Dow falls nearly 400 points to continue second quarter’s weak start

Stocks fell Tuesday as investors continued to worry that the Federal Reserve could cut interest rates later than expected.

The Dow Jones Industrial Average dropped 395 points, or 1%, on Tuesday after declining more than 500 points at its lows. That means the blue-chip index had at one point sunk nearly 800 points during the first two days of the second quarter. On Tuesday, the S&P 500 ended the day down by 0.7% and the Nasdaq Composite lost roughly 1%.

“It feels like after a strong run; people are looking for an excuse to take money off the top and allow this market to have a breather,” said Art Hogan, chief market strategist at B. Riley Financial.

The market’s declines come after the S&P 500 notched its best first quarter since 2019. The S&P 500 index rose 10.2% during the first three months of the year, while the Dow and Nasdaq gained 5.6% and 9.1%, respectively.

Fresh data on Friday revealed that the Personal Consumption Expenditures price index, the Fed’s preferred inflation gauge, rose 2.5% for the 12 months that ended in February, a faster clip than January’s price increase.

Fed Chair Jerome Powell warned that same day that rate cuts won’t be imminent.

“We don’t need to be in a hurry to cut,” he said at an event hosted by the San Francisco Fed.

Bond yields rose this week. The 10-year Treasury yield rose to 4.37% on Tuesday, retreating from earlier highs but still hovering around its highest level since last November, according to Tradeweb.

Traders pulled back their expectations for a rate cut in June to about 64% from more than 70% a week earlier, according to the CME FedWatch Tool.

Investors are looking to the March jobs report due Friday morning.

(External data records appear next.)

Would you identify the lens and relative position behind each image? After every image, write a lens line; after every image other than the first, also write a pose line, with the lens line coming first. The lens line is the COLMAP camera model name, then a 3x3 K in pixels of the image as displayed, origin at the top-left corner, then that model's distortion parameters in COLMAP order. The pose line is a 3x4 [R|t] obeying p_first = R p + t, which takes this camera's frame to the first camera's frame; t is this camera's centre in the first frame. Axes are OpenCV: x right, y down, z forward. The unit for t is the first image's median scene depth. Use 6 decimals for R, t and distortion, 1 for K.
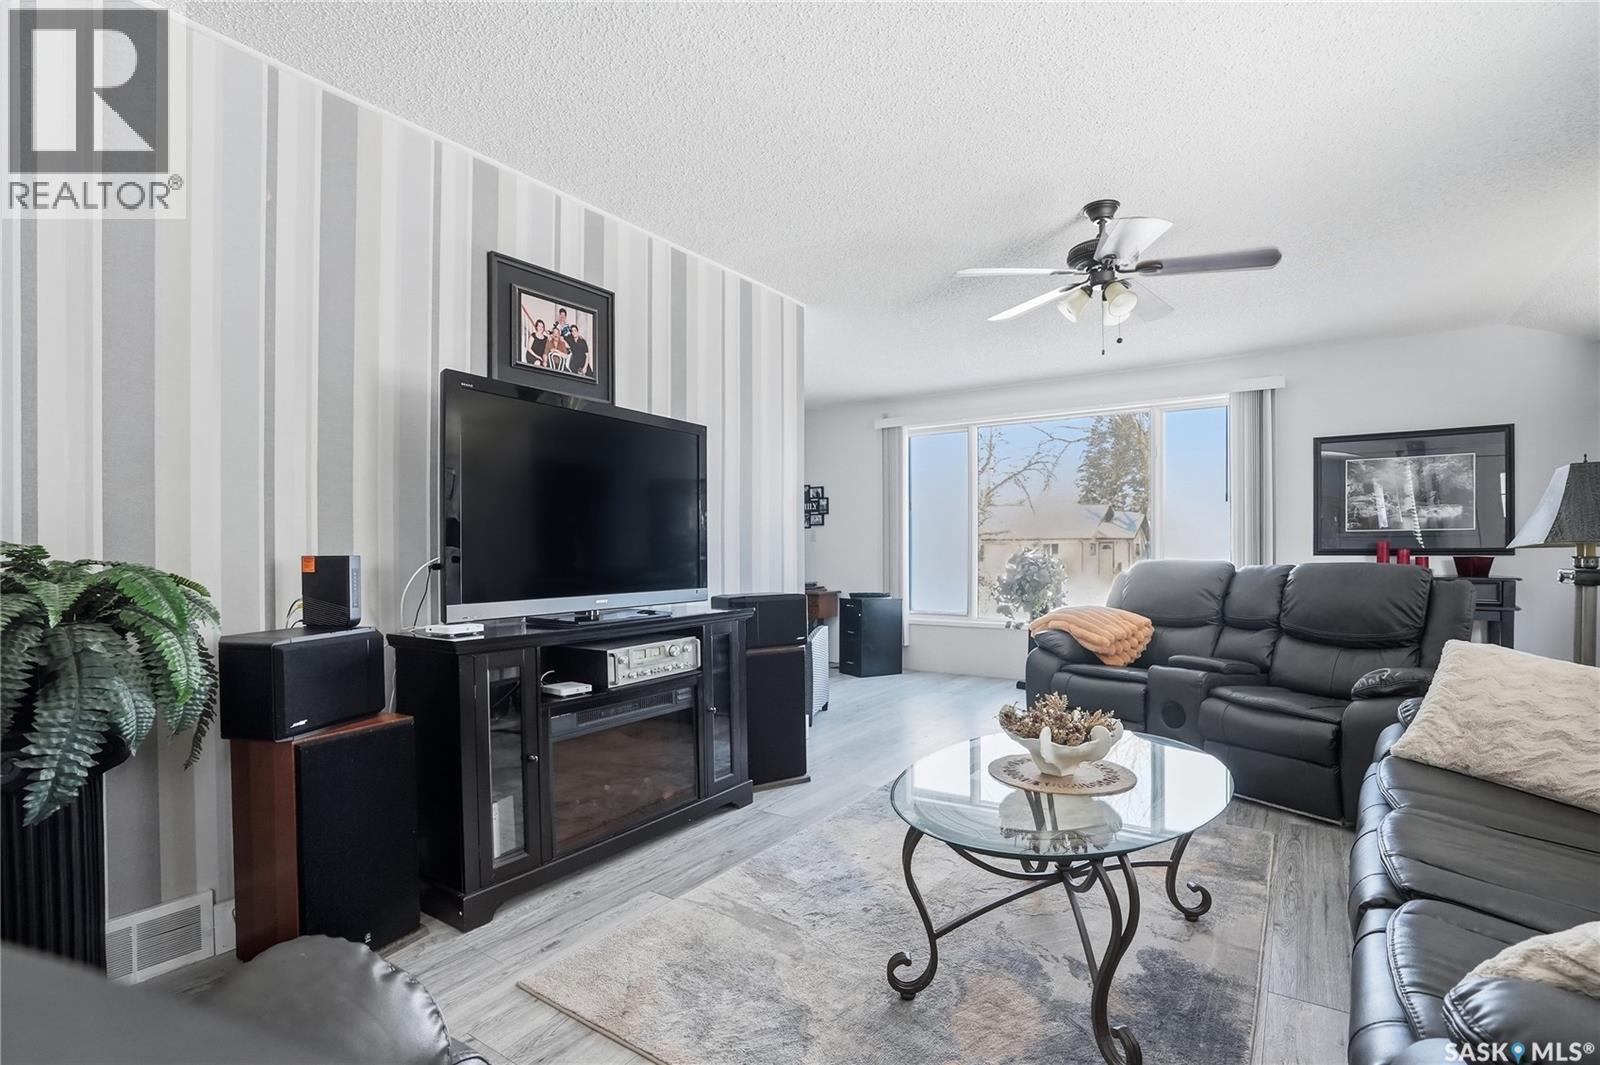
lens RADIAL K [[776.8, 0, 785.6], [0, 776.8, 547.6], [0, 0, 1]] dist [-0.056807, 0.023540]
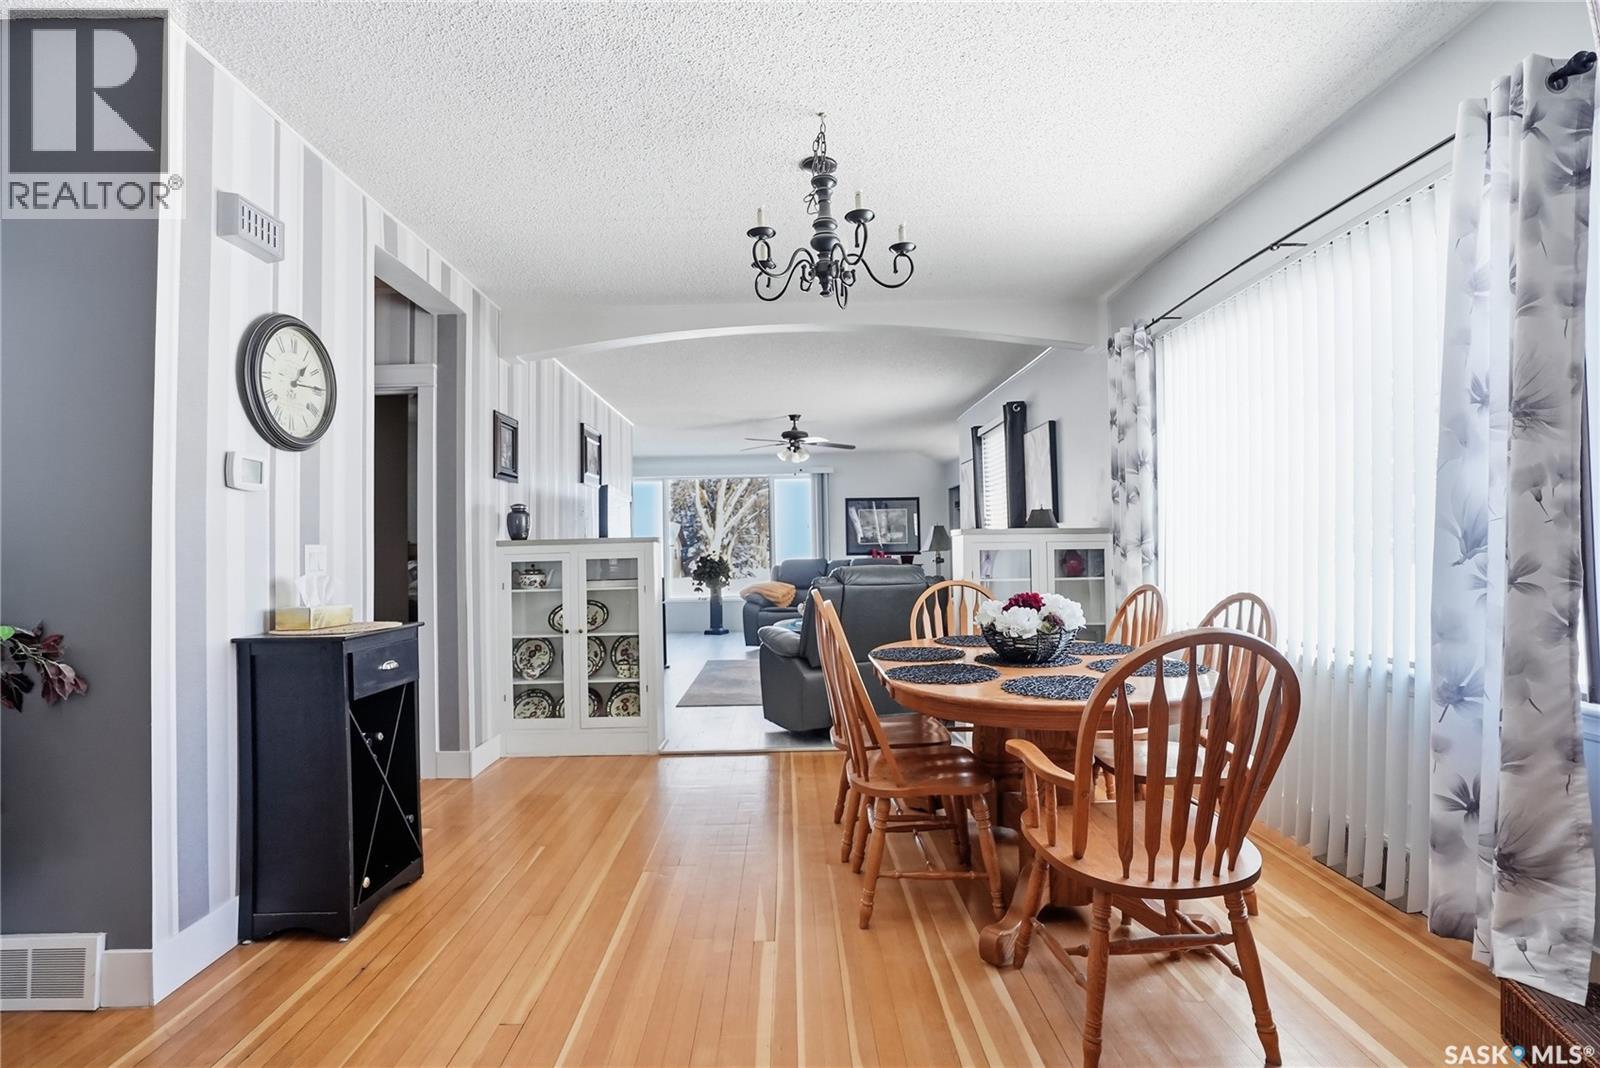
lens RADIAL K [[741.4, 0, 794.2], [0, 741.4, 536.0], [0, 0, 1]] dist [-0.059337, 0.017636]
pose [[0.823400, 0.003954, 0.567448, -0.589841], [0.011298, 0.999663, -0.023359, 0.001116], [-0.567349, 0.025644, 0.823078, -0.600672]]
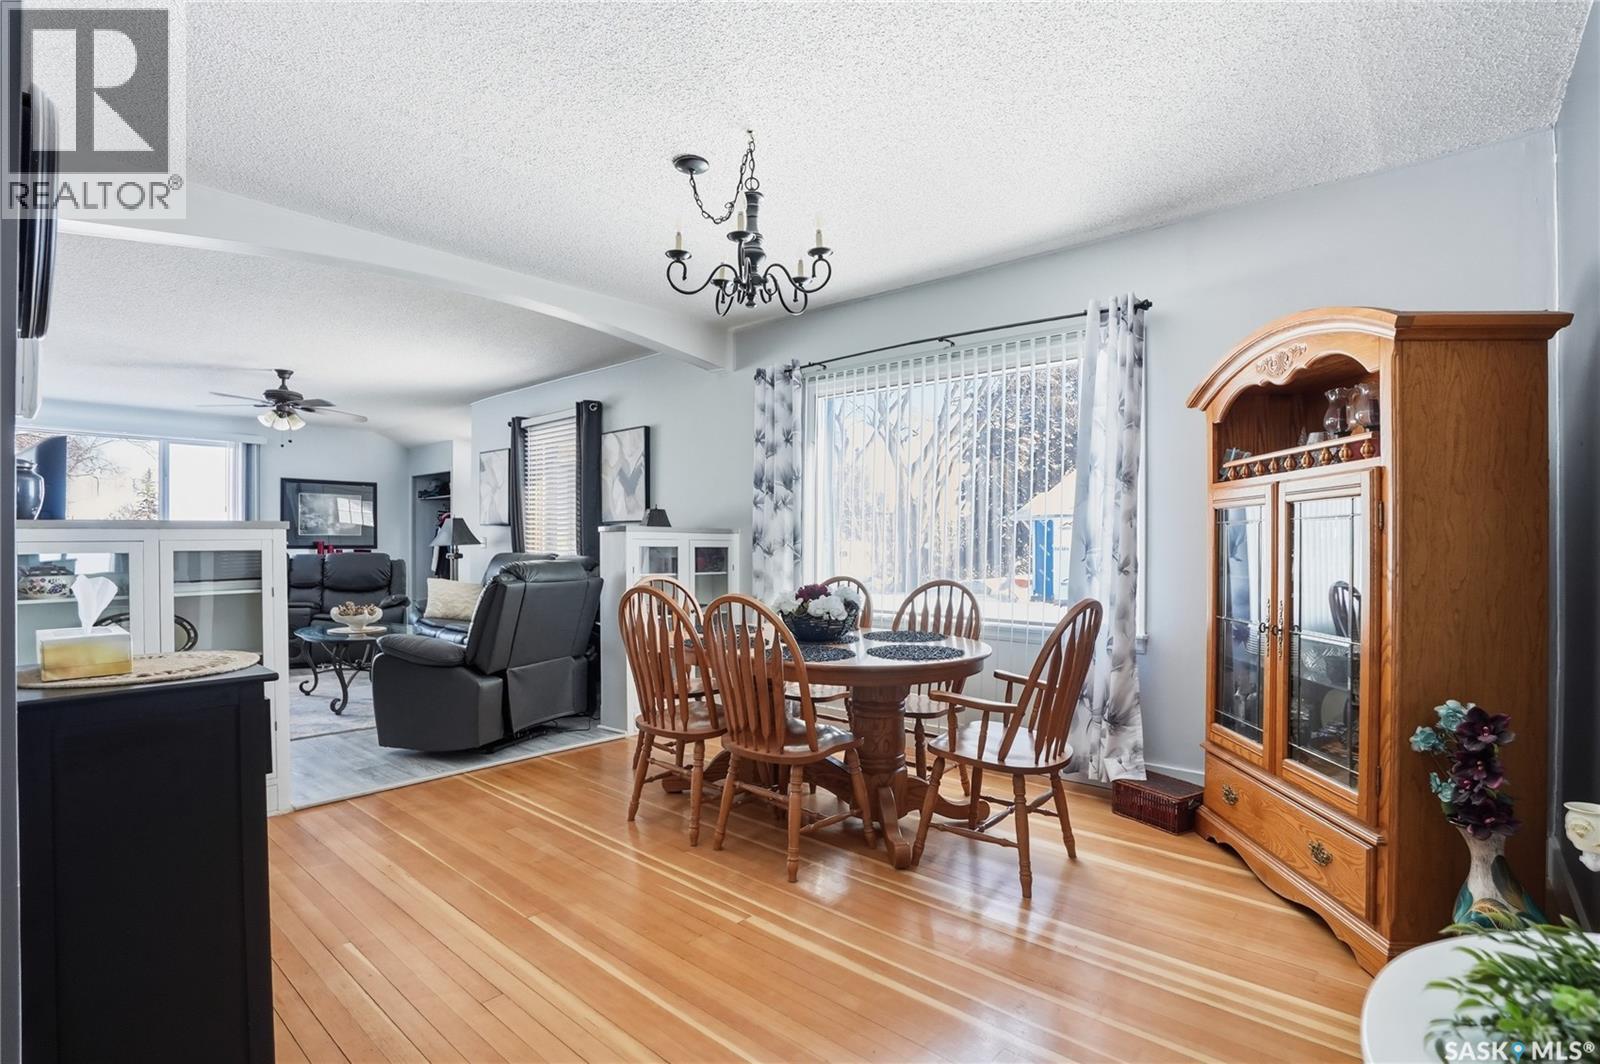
lens RADIAL K [[766.6, 0, 790.2], [0, 766.6, 532.2], [0, 0, 1]] dist [-0.074727, 0.018829]
pose [[0.131500, 0.021211, 0.991089, -0.810069], [-0.003836, 0.999774, -0.020888, 0.001496], [-0.991309, -0.001055, 0.131552, -0.329132]]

Economists polled by FactSet expect a seasonally adjusted total of 202,500 jobs added in March, down from a 275,000 increase in February.

Elsewhere, health insurers are taking a hit after the Biden administration on Monday released the final payment rates for Medicare Advantage and Medicare Part D drug coverage for 2025. Federal payments to Medicare Advantage plans are expected to increase on average by 3.7%, or more than $16 billion, since the total payment depends on a number of factors.

Humana shares slid 13.4%, CVS Health shares declined 7.2% and UnitedHealth Group shares lost 6.4%.

Tesla shares slipped 4.9% on Tuesday, after the electric vehicle maker posted its first annual drop in sales since 2020 as it continued to battle with rising competition.

As stocks settle after the trading day, levels might change slightly.